Também Rossine Alves Lareira admite que a tradição se perdeu um bocadinho, “mas está a recuperar”. Traz à conversa a rivalidade outrora existente, mas atualmente pouco latente, entre Mouriscas de baixo e Mouriscas de cima, para justificar a pacificação conseguida pela santa. Naquele território junto à capela “não havia rivais nem zangas… era a Senhora dos Matos!”.

Na capela, antes da missa das 16h00 e da habitual procissão à volta da mesma levando o andor com a imagem da Senhora em braços, os fiéis acendem velas em agradecimento à esperança, dificuldades superadas, à alegria dos peregrinos e aos milagres atribuídos ao culto a Nossa Senhora dos Matos.

Maria Alice Timóteo é devota e há cerca de oito anos, aquando de uma doença grave de um filho, rogou pela cura e a cura deu-se. “Já fui ouvida. Correu tudo bem”, assegurou.

Promessa igualmente cumprida tal como tantas outras, algumas ainda na época da Guerra Colonial. “Tempos em que havia muita fé na Senhora e promessas cumpridas a pé até à capela. Oferecia-se tudo pelos soldados”, recorda Rossine.

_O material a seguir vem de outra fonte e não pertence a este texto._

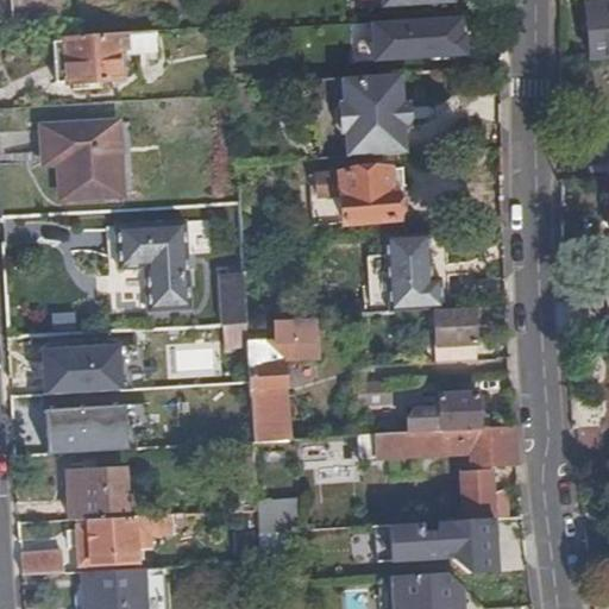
[(10,0),(12,17),(66,12),(64,0),(10,0)]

Maria Alice Timóteo, uma das muitas devotas que acreditam na intervenção divina de Nossa Senhora dos Matos. Foto: mediotejo.net

Sobre a Guerra do Ultramar, Maria Celeste Lopes, de Alcaravela (Sardoal), também tem memórias. Ainda jovem, antes de casar há 56 anos, foi trabalhar para a indústria dos capachos, na Sifameca.

“Quando rebentou a Guerra Colonial quem casasse antes do alistamento não era convocado para Angola”. Foi por isso que Mário Ladeira, o namorado de Mouriscas, lhe pediu que casassem e assim ficou a viver na terra do marido, agarrando a devoção a Nossa Senhora dos Matos.

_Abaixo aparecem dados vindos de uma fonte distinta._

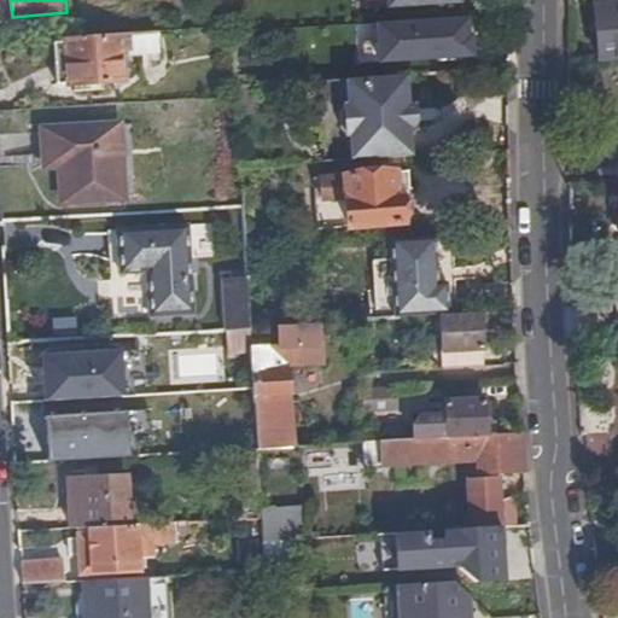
[(617,1),(592,4),(596,59),(617,57),(617,1)]
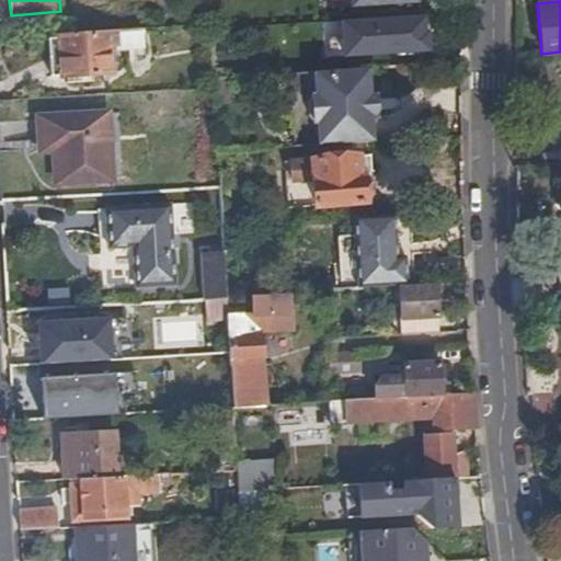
[(342,21),(344,56),(433,50),(431,30),(427,30),(426,15),(342,21)]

Como habitualmente, Celeste e as outras mulheres acordaram cedo este ano para cozinhar os petiscos. Na mesa não faltou arroz de pato, cabrito, leitão, presunto, tarte de amêndoa, pão-de-ló e “aguardente da boa para aquecer a alma”, se o calor da espiritualidade e irmandade presente não for suficiente, comenta Mário Ladeira.

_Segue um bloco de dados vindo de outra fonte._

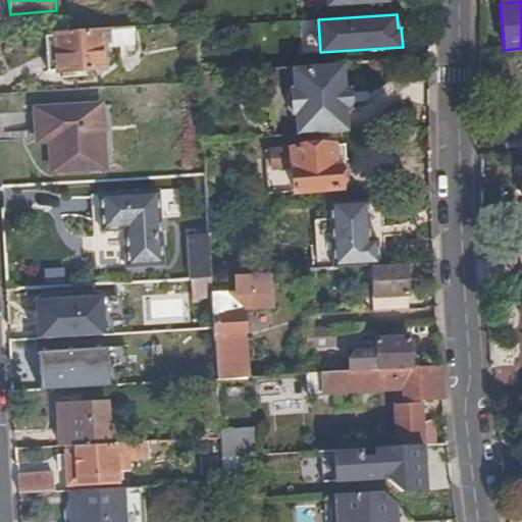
[(106,28),(53,32),(54,36),(56,70),(56,71),(103,68),(101,42),(106,42),(106,46),(140,44),(138,25),(106,28)]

Na romaria, a doçaria tradicional de Mouriscas aparece também a quatro mãos de Júlia e Sandra Rodrigues. Vendem habitualmente no Mercado Semanal da freguesia mas aproveitaram a data para tentar os fiéis com o pecado da gula. Bolos levedos, bolos de coco, tigeladas, broas de mel, torta de laranja, torta de coco e biscoitos apresentam-se à porta da capela, também eles envoltos na tradição, em panos de linho bordados à mão com aplicações de renda.

E a festa em honra da mãe de Jesus prossegue com a missa no adro da capela, a própria que já sofreu várias obras de restauro, a última à cerca de quatro anos. José Carreira esteve, esta quarta-feira, na celebração como peregrino, mas foi um dos homens que trabalhou nas obras de recuperação da última intervenção da responsabilidade de uma empresa de Braga.

Para a reconstrução da fachada a pedra “até veio de Vila Nova de Foz Coa”, sublinha Rossine.

Capela de Nossa Senhora dos Matos, Mouriscas. Foto: mediotejo.net

Já José Carreira lamenta que a capela, apesar de intervencionada, continue a apresentar fissuras e rachas nas paredes interiores e exteriores. “Estava em péssimo estado. A capela não caiu por milagre”, admite, dizendo que na obra fizeram “o melhor” que podiam. E teve cobertura nova, pavimentos e trabalhos de recuperação de paredes e fachadas.

Agora talvez merecesse um novo olhar para reparar o que “ficou mal feito”. Até porque o culto a Nossa Senhora dos Matos tem raízes profundas na alma do povo de Mouriscas, que já mostrou não estar disposto a abandonar nem a santa nem a ermida.